In this talk Sharad will talk about how YARN lowers the barrier to do innovation and opens up various possibilities. He will discuss the YARN component architecture, various design choices, touch upon how YARN is designed to scale tens of thousands of machines, fault tolerance and recovery aspects built in to the system.
Hadoop MapReduce in NextGen (MR v2/YARN) has undergone complete runtime re-architecture. The resource management and application lifecycle management are split into different components from the single JobTracker. Hadoop becomes the general purpose data and compute platform, that can support compute paradigms other than MapReduce like Graph processing, MPI etc. MapReduce v2 has got some of the new features and capabilities, which are not present in the classic MapReduce.
The side goals of the new system are scalability, modularity and keeping in mind the backward compatibility with the classic MR runtime features so that the MR applications can seamlessly migrate to the new runtime. In this session I will talk about the component architecture and fundamental changes in the concurrency management to avoid global locks as it exist in JobTracker.
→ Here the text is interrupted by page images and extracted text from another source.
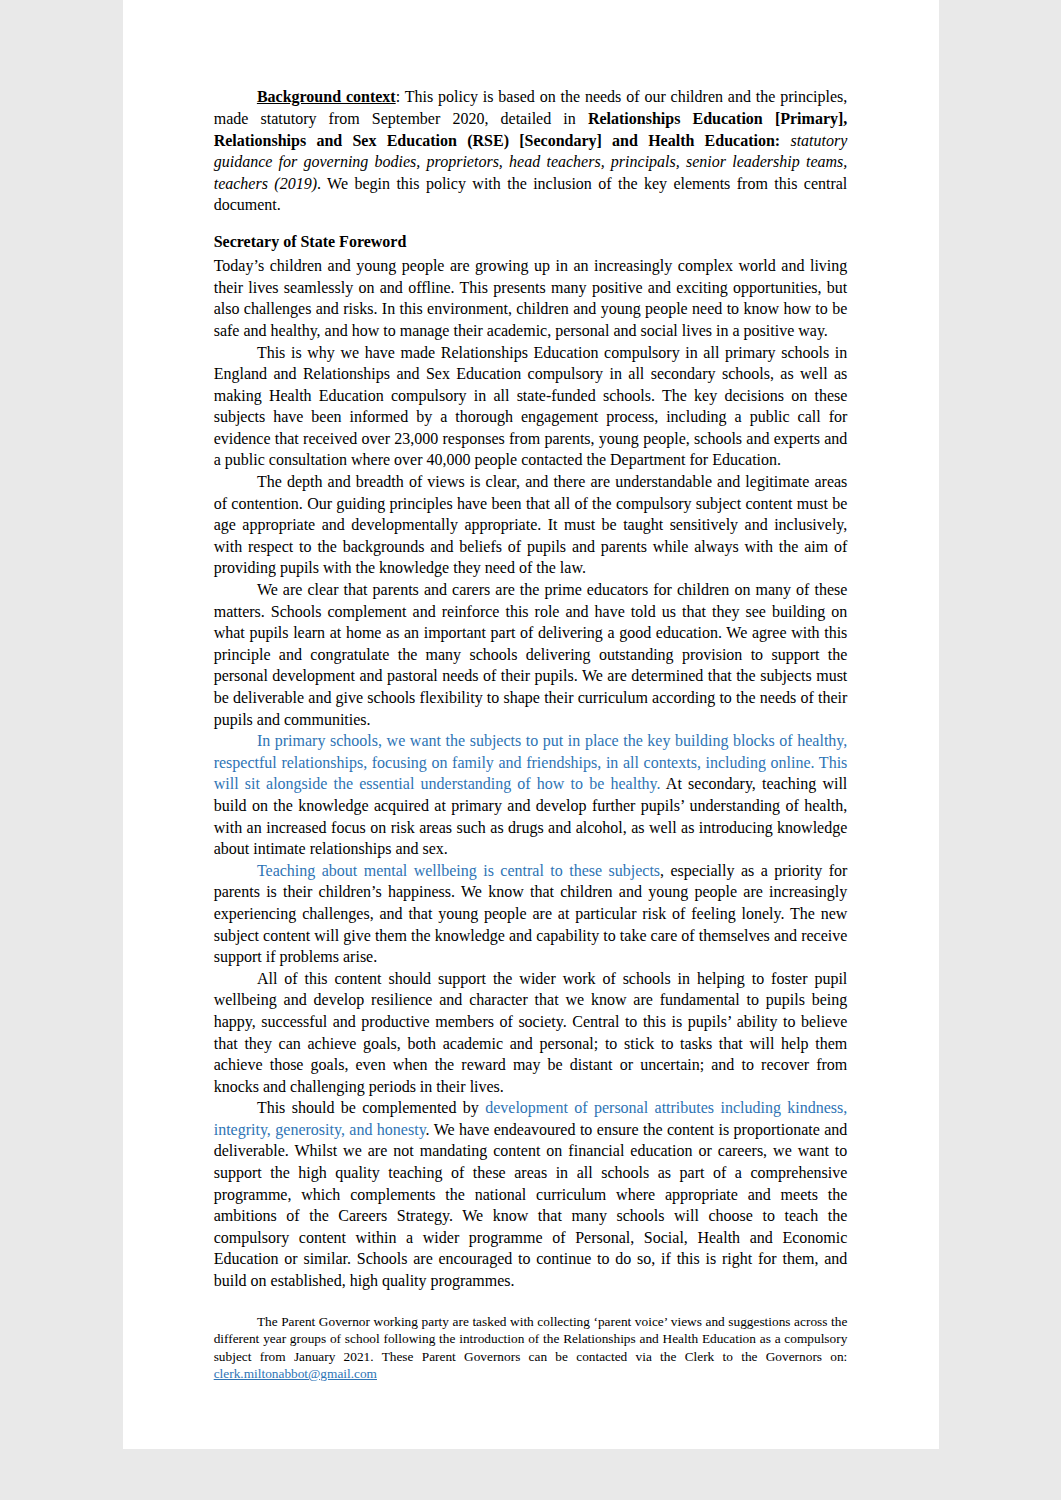Background context: This policy is based on the needs of our children and the principles, made statutory from September 2020, detailed in Relationships Education [Primary], Relationships and Sex Education (RSE) [Secondary] and Health Education: statutory guidance for governing bodies, proprietors, head teachers, principals, senior leadership teams, teachers (2019). We begin this policy with the inclusion of the key elements from this central document.
Secretary of State Foreword
Today’s children and young people are growing up in an increasingly complex world and living their lives seamlessly on and offline. This presents many positive and exciting opportunities, but also challenges and risks. In this environment, children and young people need to know how to be safe and healthy, and how to manage their academic, personal and social lives in a positive way.
This is why we have made Relationships Education compulsory in all primary schools in England and Relationships and Sex Education compulsory in all secondary schools, as well as making Health Education compulsory in all state-funded schools. The key decisions on these subjects have been informed by a thorough engagement process, including a public call for evidence that received over 23,000 responses from parents, young people, schools and experts and a public consultation where over 40,000 people contacted the Department for Education.
The depth and breadth of views is clear, and there are understandable and legitimate areas of contention. Our guiding principles have been that all of the compulsory subject content must be age appropriate and developmentally appropriate. It must be taught sensitively and inclusively, with respect to the backgrounds and beliefs of pupils and parents while always with the aim of providing pupils with the knowledge they need of the law.
We are clear that parents and carers are the prime educators for children on many of these matters. Schools complement and reinforce this role and have told us that they see building on what pupils learn at home as an important part of delivering a good education. We agree with this principle and congratulate the many schools delivering outstanding provision to support the personal development and pastoral needs of their pupils. We are determined that the subjects must be deliverable and give schools flexibility to shape their curriculum according to the needs of their pupils and communities.
In primary schools, we want the subjects to put in place the key building blocks of healthy, respectful relationships, focusing on family and friendships, in all contexts, including online. This will sit alongside the essential understanding of how to be healthy. At secondary, teaching will build on the knowledge acquired at primary and develop further pupils’ understanding of health, with an increased focus on risk areas such as drugs and alcohol, as well as introducing knowledge about intimate relationships and sex.
Teaching about mental wellbeing is central to these subjects, especially as a priority for parents is their children’s happiness. We know that children and young people are increasingly experiencing challenges, and that young people are at particular risk of feeling lonely. The new subject content will give them the knowledge and capability to take care of themselves and receive support if problems arise.
All of this content should support the wider work of schools in helping to foster pupil wellbeing and develop resilience and character that we know are fundamental to pupils being happy, successful and productive members of society. Central to this is pupils’ ability to believe that they can achieve goals, both academic and personal; to stick to tasks that will help them achieve those goals, even when the reward may be distant or uncertain; and to recover from knocks and challenging periods in their lives.
This should be complemented by development of personal attributes including kindness, integrity, generosity, and honesty. We have endeavoured to ensure the content is proportionate and deliverable. Whilst we are not mandating content on financial education or careers, we want to support the high quality teaching of these areas in all schools as part of a comprehensive programme, which complements the national curriculum where appropriate and meets the ambitions of the Careers Strategy. We know that many schools will choose to teach the compulsory content within a wider programme of Personal, Social, Health and Economic Education or similar. Schools are encouraged to continue to do so, if this is right for them, and build on established, high quality programmes.
The Parent Governor working party are tasked with collecting ‘parent voice’ views and suggestions across the different year groups of school following the introduction of the Relationships and Health Education as a compulsory subject from January 2021. These Parent Governors can be contacted via the Clerk to the Governors on: clerk.miltonabbot@gmail.com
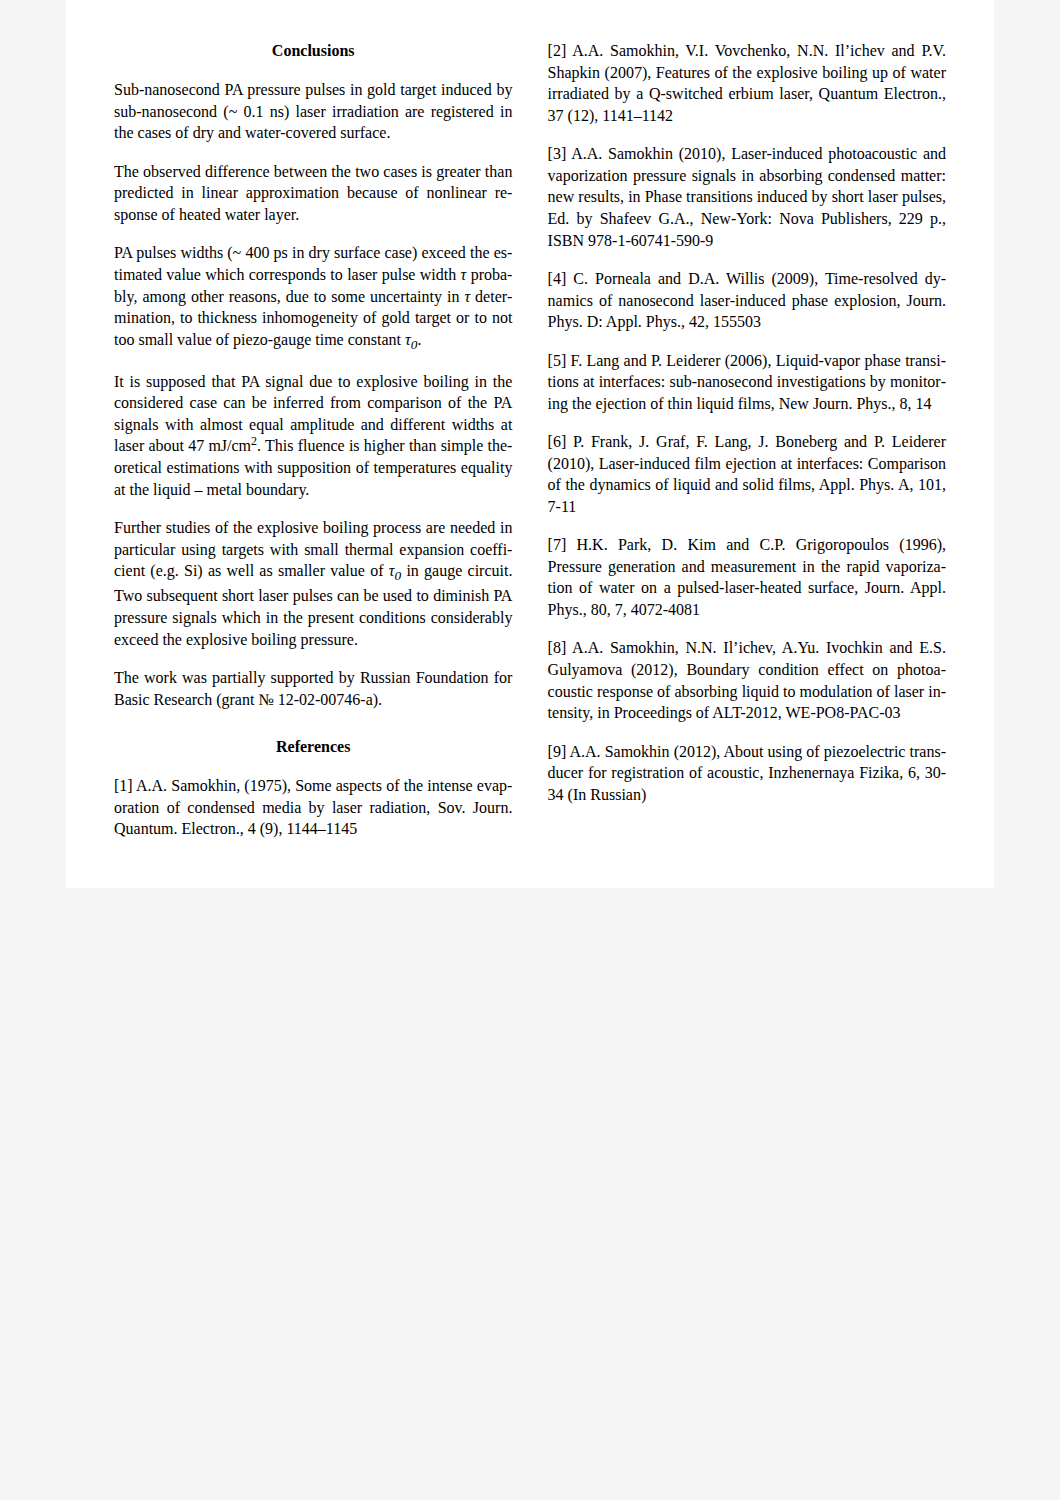Conclusions
Sub-nanosecond PA pressure pulses in gold target induced by sub-nanosecond (~ 0.1 ns) laser irradiation are registered in the cases of dry and water-covered surface.
The observed difference between the two cases is greater than predicted in linear approximation because of nonlinear response of heated water layer.
PA pulses widths (~ 400 ps in dry surface case) exceed the estimated value which corresponds to laser pulse width τ probably, among other reasons, due to some uncertainty in τ determination, to thickness inhomogeneity of gold target or to not too small value of piezo-gauge time constant τ0.
It is supposed that PA signal due to explosive boiling in the considered case can be inferred from comparison of the PA signals with almost equal amplitude and different widths at laser about 47 mJ/cm2. This fluence is higher than simple theoretical estimations with supposition of temperatures equality at the liquid – metal boundary.
Further studies of the explosive boiling process are needed in particular using targets with small thermal expansion coefficient (e.g. Si) as well as smaller value of τ0 in gauge circuit. Two subsequent short laser pulses can be used to diminish PA pressure signals which in the present conditions considerably exceed the explosive boiling pressure.
The work was partially supported by Russian Foundation for Basic Research (grant № 12-02-00746-a).
References
[1] A.A. Samokhin, (1975), Some aspects of the intense evaporation of condensed media by laser radiation, Sov. Journ. Quantum. Electron., 4 (9), 1144–1145
[2] A.A. Samokhin, V.I. Vovchenko, N.N. Il’ichev and P.V. Shapkin (2007), Features of the explosive boiling up of water irradiated by a Q-switched erbium laser, Quantum Electron., 37 (12), 1141–1142
[3] A.A. Samokhin (2010), Laser-induced photoacoustic and vaporization pressure signals in absorbing condensed matter: new results, in Phase transitions induced by short laser pulses, Ed. by Shafeev G.A., New-York: Nova Publishers, 229 p., ISBN 978-1-60741-590-9
[4] C. Porneala and D.A. Willis (2009), Time-resolved dynamics of nanosecond laser-induced phase explosion, Journ. Phys. D: Appl. Phys., 42, 155503
[5] F. Lang and P. Leiderer (2006), Liquid-vapor phase transitions at interfaces: sub-nanosecond investigations by monitoring the ejection of thin liquid films, New Journ. Phys., 8, 14
[6] P. Frank, J. Graf, F. Lang, J. Boneberg and P. Leiderer (2010), Laser-induced film ejection at interfaces: Comparison of the dynamics of liquid and solid films, Appl. Phys. A, 101, 7-11
[7] H.K. Park, D. Kim and C.P. Grigoropoulos (1996), Pressure generation and measurement in the rapid vaporization of water on a pulsed-laser-heated surface, Journ. Appl. Phys., 80, 7, 4072-4081
[8] A.A. Samokhin, N.N. Il’ichev, A.Yu. Ivochkin and E.S. Gulyamova (2012), Boundary condition effect on photoacoustic response of absorbing liquid to modulation of laser intensity, in Proceedings of ALT-2012, WE-PO8-PAC-03
[9] A.A. Samokhin (2012), About using of piezoelectric transducer for registration of acoustic, Inzhenernaya Fizika, 6, 30-34 (In Russian)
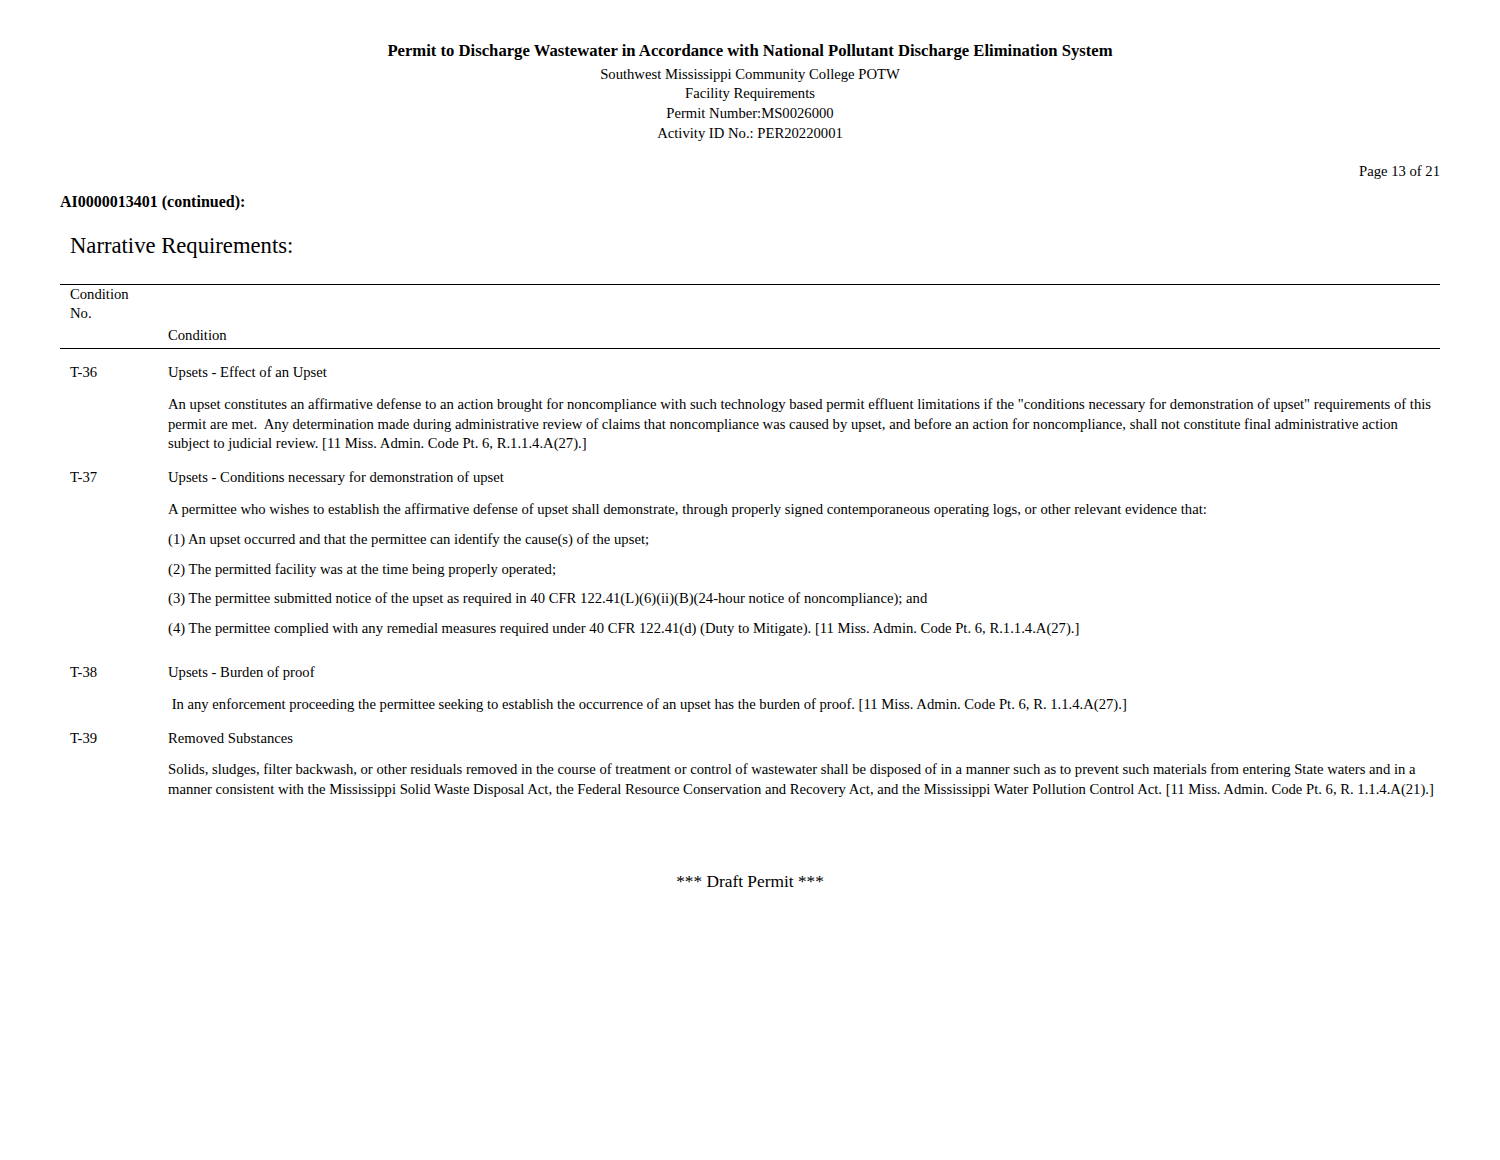Permit to Discharge Wastewater in Accordance with National Pollutant Discharge Elimination System
Southwest Mississippi Community College POTW
Facility Requirements
Permit Number:MS0026000
Activity ID No.: PER20220001
Page 13 of 21
AI0000013401 (continued):
Narrative Requirements:
| Condition No. | |
| --- | --- |
| | Condition |
| T-36 | Upsets - Effect of an Upset An upset constitutes an affirmative defense to an action brought for noncompliance with such technology based permit effluent limitations if the "conditions necessary for demonstration of upset" requirements of this permit are met. Any determination made during administrative review of claims that noncompliance was caused by upset, and before an action for noncompliance, shall not constitute final administrative action subject to judicial review. [11 Miss. Admin. Code Pt. 6, R.1.1.4.A(27).] |
| T-37 | Upsets - Conditions necessary for demonstration of upset A permittee who wishes to establish the affirmative defense of upset shall demonstrate, through properly signed contemporaneous operating logs, or other relevant evidence that: (1) An upset occurred and that the permittee can identify the cause(s) of the upset; (2) The permitted facility was at the time being properly operated; (3) The permittee submitted notice of the upset as required in 40 CFR 122.41(L)(6)(ii)(B)(24-hour notice of noncompliance); and (4) The permittee complied with any remedial measures required under 40 CFR 122.41(d) (Duty to Mitigate). [11 Miss. Admin. Code Pt. 6, R.1.1.4.A(27).] |
| T-38 | Upsets - Burden of proof In any enforcement proceeding the permittee seeking to establish the occurrence of an upset has the burden of proof. [11 Miss. Admin. Code Pt. 6, R. 1.1.4.A(27).] |
| T-39 | Removed Substances Solids, sludges, filter backwash, or other residuals removed in the course of treatment or control of wastewater shall be disposed of in a manner such as to prevent such materials from entering State waters and in a manner consistent with the Mississippi Solid Waste Disposal Act, the Federal Resource Conservation and Recovery Act, and the Mississippi Water Pollution Control Act. [11 Miss. Admin. Code Pt. 6, R. 1.1.4.A(21).] |
*** Draft Permit ***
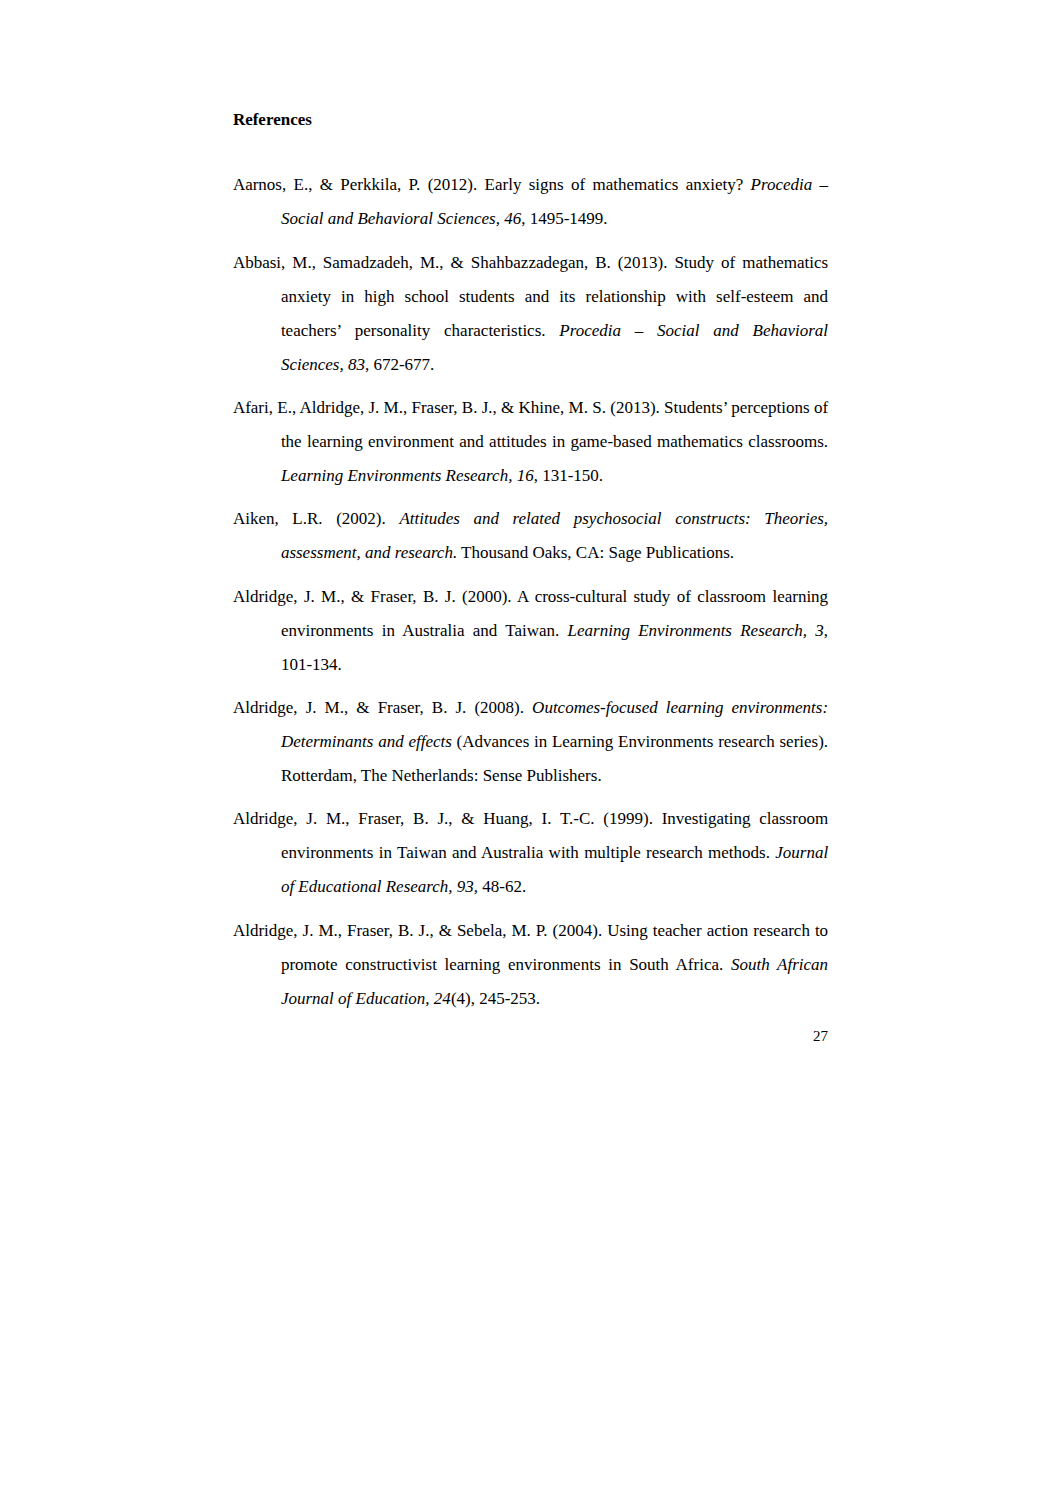References
Aarnos, E., & Perkkila, P. (2012). Early signs of mathematics anxiety? Procedia – Social and Behavioral Sciences, 46, 1495-1499.
Abbasi, M., Samadzadeh, M., & Shahbazzadegan, B. (2013). Study of mathematics anxiety in high school students and its relationship with self-esteem and teachers’ personality characteristics. Procedia – Social and Behavioral Sciences, 83, 672-677.
Afari, E., Aldridge, J. M., Fraser, B. J., & Khine, M. S. (2013). Students’ perceptions of the learning environment and attitudes in game-based mathematics classrooms. Learning Environments Research, 16, 131-150.
Aiken, L.R. (2002). Attitudes and related psychosocial constructs: Theories, assessment, and research. Thousand Oaks, CA: Sage Publications.
Aldridge, J. M., & Fraser, B. J. (2000). A cross-cultural study of classroom learning environments in Australia and Taiwan. Learning Environments Research, 3, 101-134.
Aldridge, J. M., & Fraser, B. J. (2008). Outcomes-focused learning environments: Determinants and effects (Advances in Learning Environments research series). Rotterdam, The Netherlands: Sense Publishers.
Aldridge, J. M., Fraser, B. J., & Huang, I. T.-C. (1999). Investigating classroom environments in Taiwan and Australia with multiple research methods. Journal of Educational Research, 93, 48-62.
Aldridge, J. M., Fraser, B. J., & Sebela, M. P. (2004). Using teacher action research to promote constructivist learning environments in South Africa. South African Journal of Education, 24(4), 245-253.
27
The new framework make much effective use of multi-core hardware and is able to scale to tens of thousands of machines with lower job latencies.
The complex state management of various entities like job, task, node, container etc. are handled via declarative state machine. Briefly I will talk about how the lightweight event model coupled with state management comes handy in designing fault tolerance and automatic recovery from failures the new runtime offers.